Émile_Couzinet

Émile Couzinet

Émile Couzinet

French film producer and film director


Émile Cousinet, (12 November 1896 24 October 1964) was a French film producer and film director.

Quick Facts Born, Died ...

Biography

The son of a carpenter, Couzinet became a traveling projectionist and then director of the Royan Casino.

In the 1920s, he decided to invest in the exploitation [fr] of movie theatres, including those of art et essai [fr]. In 1930, due to the unbridled competition of the barriers of Bordeaux, he acquired his own studios, the "Studios de la Côte de Beauté", a cinema complex installed in the seaside resort of Royan. After the destruction of the city at the end of World War II, he recreated his studios in Bordeaux, which then took the name Studios de la Côte d'Argent. The infrastructures were developed near the castle Tauzin which became its main residence[1]

He produced himself vaudevilles, of which he was also the screenwriter (occasionally under the name of Robert Eyquem) sometimes at the first degree or a little grivois, often adapted from boulevard theatre. Thus, Trois jours de bringue à Paris [fr] is an adaptation of La Cagnotte [fr] by Eugène Labiche whereas Le Don d'Adèle [fr] is drawn from a play by Pierre Barillet and Jean-Pierre Gredy.

As a representative pillar of popular cinema, he produced jubilant films including Le Club des fadas [fr], Trois Vieilles Filles en folie [fr], The Cucuroux Family, Le Congrès des belles-mères [fr], and also Mon curé champion du régiment [fr]. If comedy was his favorite field, Couzinet also touched on other genres such as swashbuckler films (Buridan, héros de la Tour de Nesle [fr]), literary adaptation (Colomba after Prosper Mérimée) or family melodrama (Quai des illusions [fr], a film for which he employed a certain Sergio Leone as an assistant.

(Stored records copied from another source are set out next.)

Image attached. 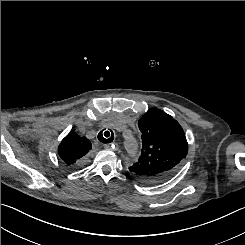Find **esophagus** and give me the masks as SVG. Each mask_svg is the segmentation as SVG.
Instances as JSON below:
<instances>
[{
  "label": "esophagus",
  "mask_w": 245,
  "mask_h": 245,
  "mask_svg": "<svg viewBox=\"0 0 245 245\" xmlns=\"http://www.w3.org/2000/svg\"><path fill=\"white\" fill-rule=\"evenodd\" d=\"M103 147H104L106 150H110V149L113 147V145H111V144H104Z\"/></svg>",
  "instance_id": "obj_1"
}]
</instances>
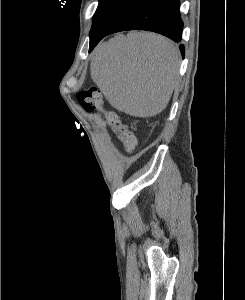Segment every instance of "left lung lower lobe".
Here are the masks:
<instances>
[{
    "mask_svg": "<svg viewBox=\"0 0 245 300\" xmlns=\"http://www.w3.org/2000/svg\"><path fill=\"white\" fill-rule=\"evenodd\" d=\"M179 0H140L123 13L105 33L90 34L89 52L110 34L126 30H147L162 34L175 42L182 39L183 22L180 19ZM184 57V45H180Z\"/></svg>",
    "mask_w": 245,
    "mask_h": 300,
    "instance_id": "0a47b994",
    "label": "left lung lower lobe"
}]
</instances>
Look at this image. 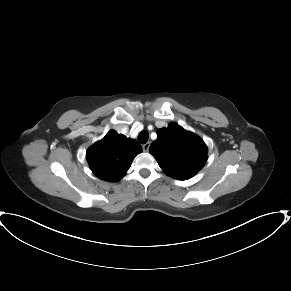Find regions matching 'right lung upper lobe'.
<instances>
[{
	"mask_svg": "<svg viewBox=\"0 0 291 291\" xmlns=\"http://www.w3.org/2000/svg\"><path fill=\"white\" fill-rule=\"evenodd\" d=\"M140 152L142 147L136 140L111 130L88 149L86 158L98 178L116 182L125 175L134 157Z\"/></svg>",
	"mask_w": 291,
	"mask_h": 291,
	"instance_id": "obj_1",
	"label": "right lung upper lobe"
}]
</instances>
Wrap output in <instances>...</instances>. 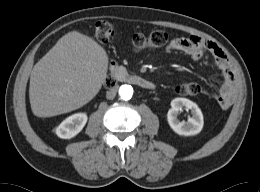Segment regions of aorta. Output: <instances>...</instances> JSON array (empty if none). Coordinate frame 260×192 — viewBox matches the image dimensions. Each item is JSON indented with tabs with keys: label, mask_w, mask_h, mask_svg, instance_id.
<instances>
[{
	"label": "aorta",
	"mask_w": 260,
	"mask_h": 192,
	"mask_svg": "<svg viewBox=\"0 0 260 192\" xmlns=\"http://www.w3.org/2000/svg\"><path fill=\"white\" fill-rule=\"evenodd\" d=\"M119 96L121 97V99L123 100H130L132 98L133 95V88L130 85H122L119 88Z\"/></svg>",
	"instance_id": "aorta-1"
}]
</instances>
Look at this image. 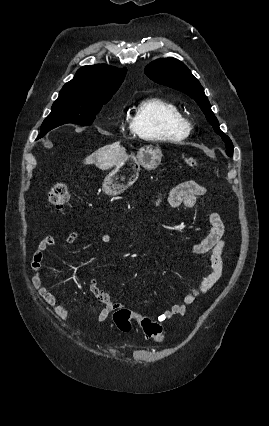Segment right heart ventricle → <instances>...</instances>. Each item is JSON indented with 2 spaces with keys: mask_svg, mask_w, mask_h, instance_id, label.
Segmentation results:
<instances>
[{
  "mask_svg": "<svg viewBox=\"0 0 269 426\" xmlns=\"http://www.w3.org/2000/svg\"><path fill=\"white\" fill-rule=\"evenodd\" d=\"M131 130L147 141H179L188 136V127L180 108L160 97L139 102L130 119Z\"/></svg>",
  "mask_w": 269,
  "mask_h": 426,
  "instance_id": "e07e8e85",
  "label": "right heart ventricle"
}]
</instances>
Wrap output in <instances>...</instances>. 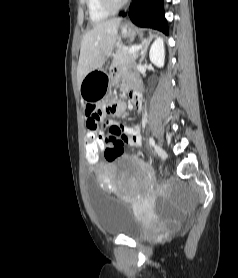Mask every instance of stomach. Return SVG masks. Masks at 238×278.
<instances>
[{
	"label": "stomach",
	"instance_id": "1",
	"mask_svg": "<svg viewBox=\"0 0 238 278\" xmlns=\"http://www.w3.org/2000/svg\"><path fill=\"white\" fill-rule=\"evenodd\" d=\"M120 32L122 37H134L139 30L130 23H124L120 26ZM109 83L110 77L107 74V67L102 66L95 69L82 80L79 87L80 96L85 101H97L104 96Z\"/></svg>",
	"mask_w": 238,
	"mask_h": 278
}]
</instances>
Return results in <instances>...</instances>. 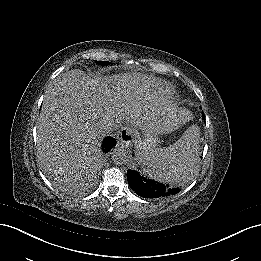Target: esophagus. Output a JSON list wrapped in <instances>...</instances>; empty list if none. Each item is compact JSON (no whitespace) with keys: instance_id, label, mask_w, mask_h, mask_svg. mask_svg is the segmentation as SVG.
Listing matches in <instances>:
<instances>
[{"instance_id":"esophagus-1","label":"esophagus","mask_w":261,"mask_h":261,"mask_svg":"<svg viewBox=\"0 0 261 261\" xmlns=\"http://www.w3.org/2000/svg\"><path fill=\"white\" fill-rule=\"evenodd\" d=\"M118 144L121 148H127L133 140V130L130 127H124L118 135Z\"/></svg>"}]
</instances>
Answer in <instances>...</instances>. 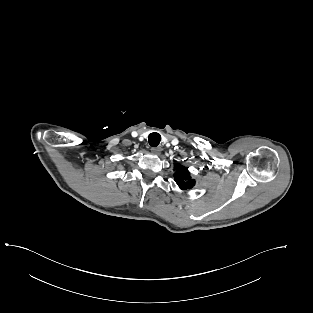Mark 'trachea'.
Returning <instances> with one entry per match:
<instances>
[{"instance_id":"1","label":"trachea","mask_w":313,"mask_h":313,"mask_svg":"<svg viewBox=\"0 0 313 313\" xmlns=\"http://www.w3.org/2000/svg\"><path fill=\"white\" fill-rule=\"evenodd\" d=\"M148 141H149L150 146L156 147L159 145L161 141V136L159 133L153 132L149 135Z\"/></svg>"}]
</instances>
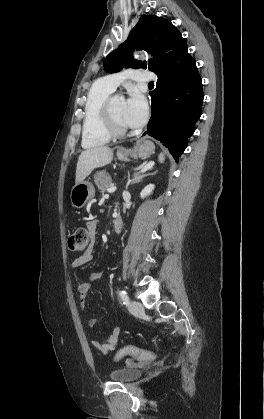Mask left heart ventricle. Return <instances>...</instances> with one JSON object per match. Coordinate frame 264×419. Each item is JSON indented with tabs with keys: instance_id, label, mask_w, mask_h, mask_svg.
Here are the masks:
<instances>
[{
	"instance_id": "left-heart-ventricle-1",
	"label": "left heart ventricle",
	"mask_w": 264,
	"mask_h": 419,
	"mask_svg": "<svg viewBox=\"0 0 264 419\" xmlns=\"http://www.w3.org/2000/svg\"><path fill=\"white\" fill-rule=\"evenodd\" d=\"M124 107H125V100L121 97H117L114 102H113V114L115 116V118L117 119V121L124 125L127 126L125 121H124Z\"/></svg>"
}]
</instances>
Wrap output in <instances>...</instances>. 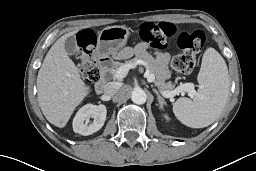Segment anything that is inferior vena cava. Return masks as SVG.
<instances>
[{
  "mask_svg": "<svg viewBox=\"0 0 256 171\" xmlns=\"http://www.w3.org/2000/svg\"><path fill=\"white\" fill-rule=\"evenodd\" d=\"M119 90V86L115 82H109L104 86V94L106 96L112 97L114 96Z\"/></svg>",
  "mask_w": 256,
  "mask_h": 171,
  "instance_id": "602c4592",
  "label": "inferior vena cava"
}]
</instances>
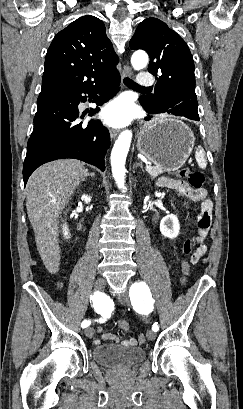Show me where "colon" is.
<instances>
[{"label":"colon","mask_w":243,"mask_h":409,"mask_svg":"<svg viewBox=\"0 0 243 409\" xmlns=\"http://www.w3.org/2000/svg\"><path fill=\"white\" fill-rule=\"evenodd\" d=\"M176 175L180 179L186 180L194 189H198V190L202 189V186L204 183V177L200 172H194L187 168H183V169L178 170ZM183 250H184L185 255H190L193 252V241L191 239H188L184 243ZM190 268H191V263L189 259H184L181 263V271L183 274L182 283L186 282L187 277L190 273ZM119 325L123 329L128 328V324L125 321H120ZM138 340L140 344H144L146 342V337L144 335H140Z\"/></svg>","instance_id":"obj_1"}]
</instances>
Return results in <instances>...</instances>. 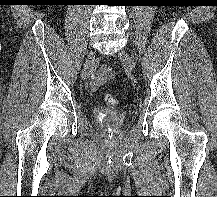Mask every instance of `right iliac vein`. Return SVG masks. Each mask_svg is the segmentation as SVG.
<instances>
[{
    "instance_id": "63e3f726",
    "label": "right iliac vein",
    "mask_w": 217,
    "mask_h": 197,
    "mask_svg": "<svg viewBox=\"0 0 217 197\" xmlns=\"http://www.w3.org/2000/svg\"><path fill=\"white\" fill-rule=\"evenodd\" d=\"M95 65V52L91 50L86 58L83 70L82 79L85 80L93 71Z\"/></svg>"
}]
</instances>
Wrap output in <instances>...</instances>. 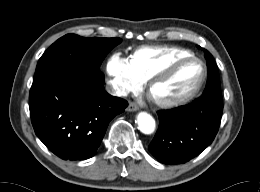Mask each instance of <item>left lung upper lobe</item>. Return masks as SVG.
<instances>
[{"label":"left lung upper lobe","mask_w":260,"mask_h":192,"mask_svg":"<svg viewBox=\"0 0 260 192\" xmlns=\"http://www.w3.org/2000/svg\"><path fill=\"white\" fill-rule=\"evenodd\" d=\"M205 56L207 58V66L209 69V71H208L209 79H208L204 94H207V93L221 94L220 80H219V73H218L217 65L214 61L213 56L208 51H206Z\"/></svg>","instance_id":"5c2ea615"}]
</instances>
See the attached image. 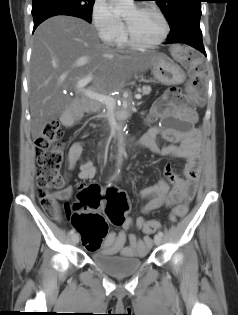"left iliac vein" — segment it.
Listing matches in <instances>:
<instances>
[{
	"mask_svg": "<svg viewBox=\"0 0 238 315\" xmlns=\"http://www.w3.org/2000/svg\"><path fill=\"white\" fill-rule=\"evenodd\" d=\"M154 242L156 245H160L162 243V237L160 235H155Z\"/></svg>",
	"mask_w": 238,
	"mask_h": 315,
	"instance_id": "obj_1",
	"label": "left iliac vein"
}]
</instances>
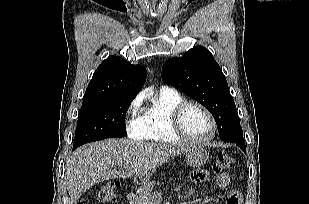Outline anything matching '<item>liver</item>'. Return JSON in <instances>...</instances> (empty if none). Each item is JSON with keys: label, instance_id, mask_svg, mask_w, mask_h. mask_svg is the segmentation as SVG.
<instances>
[{"label": "liver", "instance_id": "1", "mask_svg": "<svg viewBox=\"0 0 309 204\" xmlns=\"http://www.w3.org/2000/svg\"><path fill=\"white\" fill-rule=\"evenodd\" d=\"M187 150L188 147L126 138L81 146L66 162L67 191L71 201L76 202L85 191L98 183L147 173Z\"/></svg>", "mask_w": 309, "mask_h": 204}]
</instances>
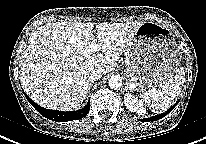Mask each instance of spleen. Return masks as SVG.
Returning <instances> with one entry per match:
<instances>
[{
    "instance_id": "3e777b00",
    "label": "spleen",
    "mask_w": 206,
    "mask_h": 144,
    "mask_svg": "<svg viewBox=\"0 0 206 144\" xmlns=\"http://www.w3.org/2000/svg\"><path fill=\"white\" fill-rule=\"evenodd\" d=\"M185 82L184 71L179 70L175 77H170L160 85L140 94L141 99L155 113H161L171 107L181 92Z\"/></svg>"
}]
</instances>
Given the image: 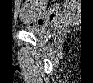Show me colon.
Segmentation results:
<instances>
[{"label":"colon","instance_id":"1","mask_svg":"<svg viewBox=\"0 0 93 83\" xmlns=\"http://www.w3.org/2000/svg\"><path fill=\"white\" fill-rule=\"evenodd\" d=\"M24 4H31L33 6L35 4L40 3L39 1H24ZM54 3V7H34L31 9H22V12L27 13L30 18L29 21H37L39 23L46 22L49 18L54 19L58 15L62 14L67 10V6L72 4V1H65V2H56V1H49Z\"/></svg>","mask_w":93,"mask_h":83}]
</instances>
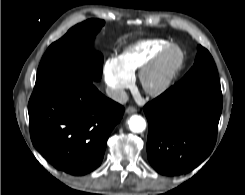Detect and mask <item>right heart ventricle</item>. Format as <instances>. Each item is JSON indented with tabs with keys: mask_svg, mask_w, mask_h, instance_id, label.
<instances>
[{
	"mask_svg": "<svg viewBox=\"0 0 245 195\" xmlns=\"http://www.w3.org/2000/svg\"><path fill=\"white\" fill-rule=\"evenodd\" d=\"M170 45L169 41L163 39L138 41L125 48L117 59L122 68L133 77L136 71Z\"/></svg>",
	"mask_w": 245,
	"mask_h": 195,
	"instance_id": "right-heart-ventricle-1",
	"label": "right heart ventricle"
}]
</instances>
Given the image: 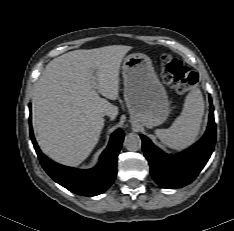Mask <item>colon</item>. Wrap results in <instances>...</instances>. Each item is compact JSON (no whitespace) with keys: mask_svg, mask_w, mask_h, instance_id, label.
<instances>
[{"mask_svg":"<svg viewBox=\"0 0 234 231\" xmlns=\"http://www.w3.org/2000/svg\"><path fill=\"white\" fill-rule=\"evenodd\" d=\"M160 75L163 82L173 87L178 93H187L198 85L197 74L170 55L162 56Z\"/></svg>","mask_w":234,"mask_h":231,"instance_id":"obj_1","label":"colon"}]
</instances>
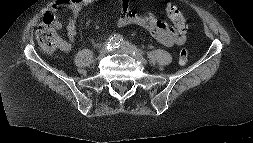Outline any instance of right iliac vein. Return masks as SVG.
I'll return each mask as SVG.
<instances>
[{"instance_id": "1", "label": "right iliac vein", "mask_w": 253, "mask_h": 143, "mask_svg": "<svg viewBox=\"0 0 253 143\" xmlns=\"http://www.w3.org/2000/svg\"><path fill=\"white\" fill-rule=\"evenodd\" d=\"M105 52H106L105 50H101V51H100V55L103 56V55L105 54Z\"/></svg>"}]
</instances>
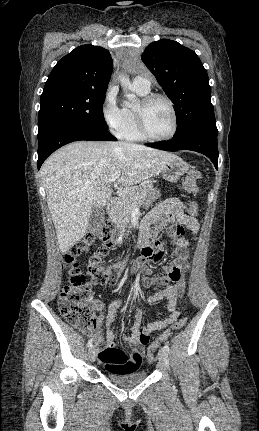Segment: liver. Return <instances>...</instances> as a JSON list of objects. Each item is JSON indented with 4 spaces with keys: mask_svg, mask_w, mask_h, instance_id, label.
<instances>
[{
    "mask_svg": "<svg viewBox=\"0 0 259 431\" xmlns=\"http://www.w3.org/2000/svg\"><path fill=\"white\" fill-rule=\"evenodd\" d=\"M177 158L127 142L77 141L53 153L41 167V178L60 251L67 252L81 240L93 208L104 207L110 200L107 178L120 171L118 183L129 188Z\"/></svg>",
    "mask_w": 259,
    "mask_h": 431,
    "instance_id": "6515ba94",
    "label": "liver"
}]
</instances>
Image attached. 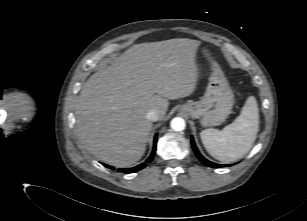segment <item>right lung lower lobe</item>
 I'll return each mask as SVG.
<instances>
[{"instance_id":"98d812e1","label":"right lung lower lobe","mask_w":307,"mask_h":221,"mask_svg":"<svg viewBox=\"0 0 307 221\" xmlns=\"http://www.w3.org/2000/svg\"><path fill=\"white\" fill-rule=\"evenodd\" d=\"M156 143H157V135H155V138H154V145H153V151L150 155V157L146 160V162H151L154 155H155V152H156ZM104 166L114 170L115 168L112 167V166H109V165H106L104 164ZM146 166V163H141L140 165L136 166V167H133V168H124V169H118L119 172H124V173H133V172H136V171H139L141 169H143L144 167Z\"/></svg>"}]
</instances>
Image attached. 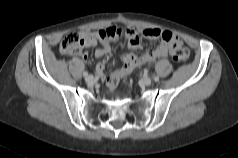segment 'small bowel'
Segmentation results:
<instances>
[{
	"label": "small bowel",
	"mask_w": 238,
	"mask_h": 158,
	"mask_svg": "<svg viewBox=\"0 0 238 158\" xmlns=\"http://www.w3.org/2000/svg\"><path fill=\"white\" fill-rule=\"evenodd\" d=\"M110 29L114 30L117 35L121 33L119 28L112 27ZM80 35L84 40V47L93 48L98 46L94 54L95 58L99 60V63L96 66V74L100 79L106 82L110 89H114L118 81L122 77L128 75L135 67L152 62L156 59L167 57L170 46L179 42L177 38L167 30L158 28H146L142 30L128 28L125 32V36L126 47L129 52L123 55L122 66L115 69L107 78H105L103 57L111 51L109 43L100 37L99 32L81 31ZM140 35L147 39H160L161 43L157 48L149 49L143 55L136 56L131 51L142 48L139 38ZM84 58L86 59V55H84Z\"/></svg>",
	"instance_id": "1"
}]
</instances>
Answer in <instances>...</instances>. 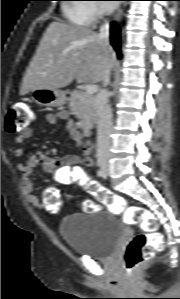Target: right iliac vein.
<instances>
[{
    "mask_svg": "<svg viewBox=\"0 0 180 299\" xmlns=\"http://www.w3.org/2000/svg\"><path fill=\"white\" fill-rule=\"evenodd\" d=\"M100 164H101L102 168H103L104 170H106V165L104 164V161H103V160H101Z\"/></svg>",
    "mask_w": 180,
    "mask_h": 299,
    "instance_id": "1",
    "label": "right iliac vein"
}]
</instances>
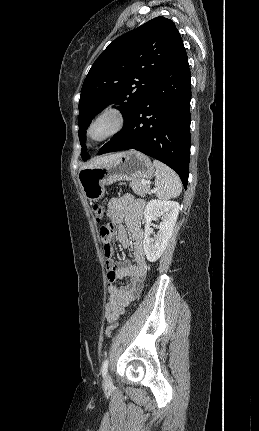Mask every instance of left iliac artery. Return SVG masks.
Segmentation results:
<instances>
[{"mask_svg":"<svg viewBox=\"0 0 259 431\" xmlns=\"http://www.w3.org/2000/svg\"><path fill=\"white\" fill-rule=\"evenodd\" d=\"M108 358L104 360L103 365H102V375L103 377L106 376L107 370H108Z\"/></svg>","mask_w":259,"mask_h":431,"instance_id":"obj_1","label":"left iliac artery"}]
</instances>
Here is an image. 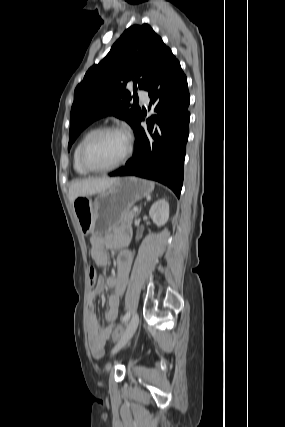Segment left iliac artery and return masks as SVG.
Segmentation results:
<instances>
[{"label":"left iliac artery","mask_w":285,"mask_h":427,"mask_svg":"<svg viewBox=\"0 0 285 427\" xmlns=\"http://www.w3.org/2000/svg\"><path fill=\"white\" fill-rule=\"evenodd\" d=\"M130 318V311H127L126 314L122 317V322L126 323Z\"/></svg>","instance_id":"obj_1"}]
</instances>
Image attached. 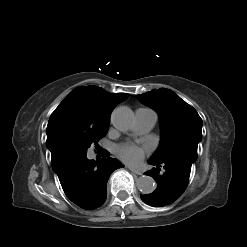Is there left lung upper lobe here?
Returning a JSON list of instances; mask_svg holds the SVG:
<instances>
[{
	"mask_svg": "<svg viewBox=\"0 0 247 247\" xmlns=\"http://www.w3.org/2000/svg\"><path fill=\"white\" fill-rule=\"evenodd\" d=\"M136 98L153 108L160 118L161 142L151 159L157 162L181 159L194 163L202 139V119L197 111L165 88L136 95Z\"/></svg>",
	"mask_w": 247,
	"mask_h": 247,
	"instance_id": "left-lung-upper-lobe-1",
	"label": "left lung upper lobe"
}]
</instances>
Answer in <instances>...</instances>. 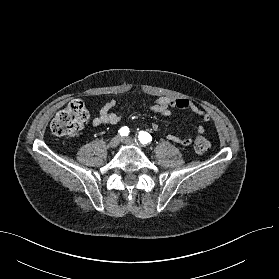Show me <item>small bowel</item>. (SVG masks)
<instances>
[{"mask_svg":"<svg viewBox=\"0 0 279 279\" xmlns=\"http://www.w3.org/2000/svg\"><path fill=\"white\" fill-rule=\"evenodd\" d=\"M115 104L116 103L113 99H110L103 104L98 115L92 121L95 127L115 125L120 121L121 115L112 111ZM147 107L151 112L160 115H169L174 108L187 109L198 115L201 118L202 123H206L210 119L207 112L185 98L159 97L150 102ZM158 128V124H152L153 130H158ZM203 133L204 126L201 124L197 128L196 138L201 137ZM167 138L183 147L189 146L193 142L192 138H180L174 135H168Z\"/></svg>","mask_w":279,"mask_h":279,"instance_id":"1","label":"small bowel"}]
</instances>
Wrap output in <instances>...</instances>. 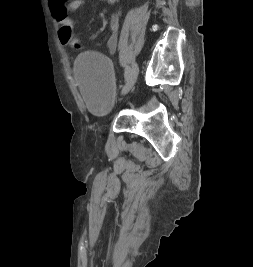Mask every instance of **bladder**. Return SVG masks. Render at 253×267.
Wrapping results in <instances>:
<instances>
[{
	"label": "bladder",
	"mask_w": 253,
	"mask_h": 267,
	"mask_svg": "<svg viewBox=\"0 0 253 267\" xmlns=\"http://www.w3.org/2000/svg\"><path fill=\"white\" fill-rule=\"evenodd\" d=\"M73 74L89 112L108 117L114 110L116 91L110 60L99 52H83L74 62Z\"/></svg>",
	"instance_id": "obj_1"
}]
</instances>
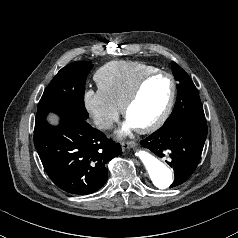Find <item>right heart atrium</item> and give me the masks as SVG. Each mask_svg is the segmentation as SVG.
<instances>
[{
	"mask_svg": "<svg viewBox=\"0 0 238 238\" xmlns=\"http://www.w3.org/2000/svg\"><path fill=\"white\" fill-rule=\"evenodd\" d=\"M84 107L94 124L101 130L110 129L119 117L120 109L112 104L98 89L84 93Z\"/></svg>",
	"mask_w": 238,
	"mask_h": 238,
	"instance_id": "1",
	"label": "right heart atrium"
}]
</instances>
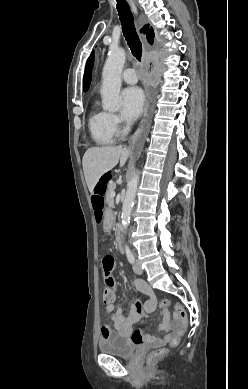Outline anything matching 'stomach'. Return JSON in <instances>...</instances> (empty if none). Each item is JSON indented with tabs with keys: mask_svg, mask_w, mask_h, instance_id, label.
<instances>
[{
	"mask_svg": "<svg viewBox=\"0 0 248 389\" xmlns=\"http://www.w3.org/2000/svg\"><path fill=\"white\" fill-rule=\"evenodd\" d=\"M104 212L106 213L105 215V227H104V234L105 235H111L112 232L114 231V224H115V221L116 218H117V215L116 213H113V208L112 207H106L104 209Z\"/></svg>",
	"mask_w": 248,
	"mask_h": 389,
	"instance_id": "0dacf381",
	"label": "stomach"
}]
</instances>
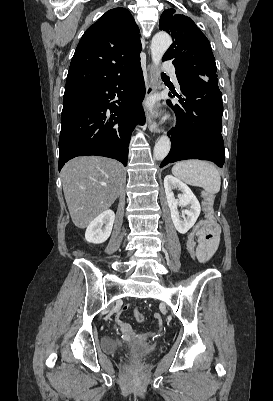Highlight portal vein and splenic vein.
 Instances as JSON below:
<instances>
[{
  "label": "portal vein and splenic vein",
  "instance_id": "obj_1",
  "mask_svg": "<svg viewBox=\"0 0 273 401\" xmlns=\"http://www.w3.org/2000/svg\"><path fill=\"white\" fill-rule=\"evenodd\" d=\"M101 184H106V182H101Z\"/></svg>",
  "mask_w": 273,
  "mask_h": 401
}]
</instances>
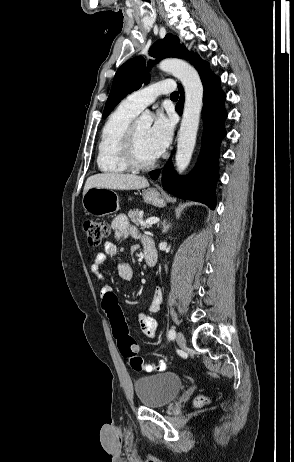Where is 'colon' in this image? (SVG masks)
Masks as SVG:
<instances>
[{
  "label": "colon",
  "instance_id": "obj_1",
  "mask_svg": "<svg viewBox=\"0 0 294 462\" xmlns=\"http://www.w3.org/2000/svg\"><path fill=\"white\" fill-rule=\"evenodd\" d=\"M82 227L90 246H99L109 234V226L103 220L87 219L83 222ZM102 308L110 321L112 332L117 339L120 352L126 358L131 368L136 371L140 370L143 366V359L137 354L136 342L129 333V328L119 302L113 292L103 297ZM205 402V398L197 400L198 405Z\"/></svg>",
  "mask_w": 294,
  "mask_h": 462
}]
</instances>
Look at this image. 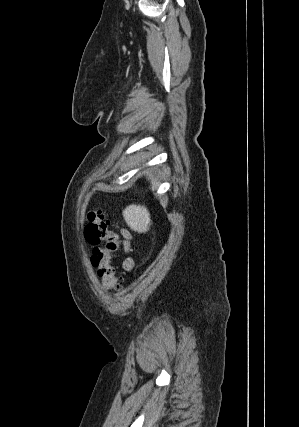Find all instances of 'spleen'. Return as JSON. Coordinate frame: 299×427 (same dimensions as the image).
<instances>
[{
	"label": "spleen",
	"instance_id": "spleen-1",
	"mask_svg": "<svg viewBox=\"0 0 299 427\" xmlns=\"http://www.w3.org/2000/svg\"><path fill=\"white\" fill-rule=\"evenodd\" d=\"M123 217L127 225L139 233L148 231L151 224L150 213L145 206L132 204L123 211Z\"/></svg>",
	"mask_w": 299,
	"mask_h": 427
}]
</instances>
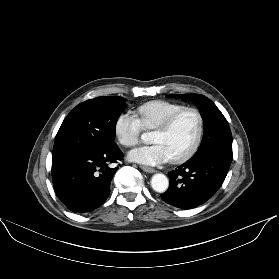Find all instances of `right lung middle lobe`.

He made famous cinema names such as Pierre Larquey, Jeanne Fusier-Gir and Gaby Morlay play in his films. But he also helped the beginnings of truculent actors such as Jean Carmet, who appeared in Mon curé champion du régiment and Robert Lamoureux, who held his own role in Le Don d'Adèle.

The Couzinet empire gradually disappeared from the late 1950s in the context of concentration of the film industry.

Filmography

Bibliography

  • Mamolar, Françoise (June 2008). Citizen Couzinet, Hollywood-sur-Gironde (in French). Vaux-sur-Mer: Éditions Bonne-Anse. p. 120. ISBN 978-2-916470-03-0.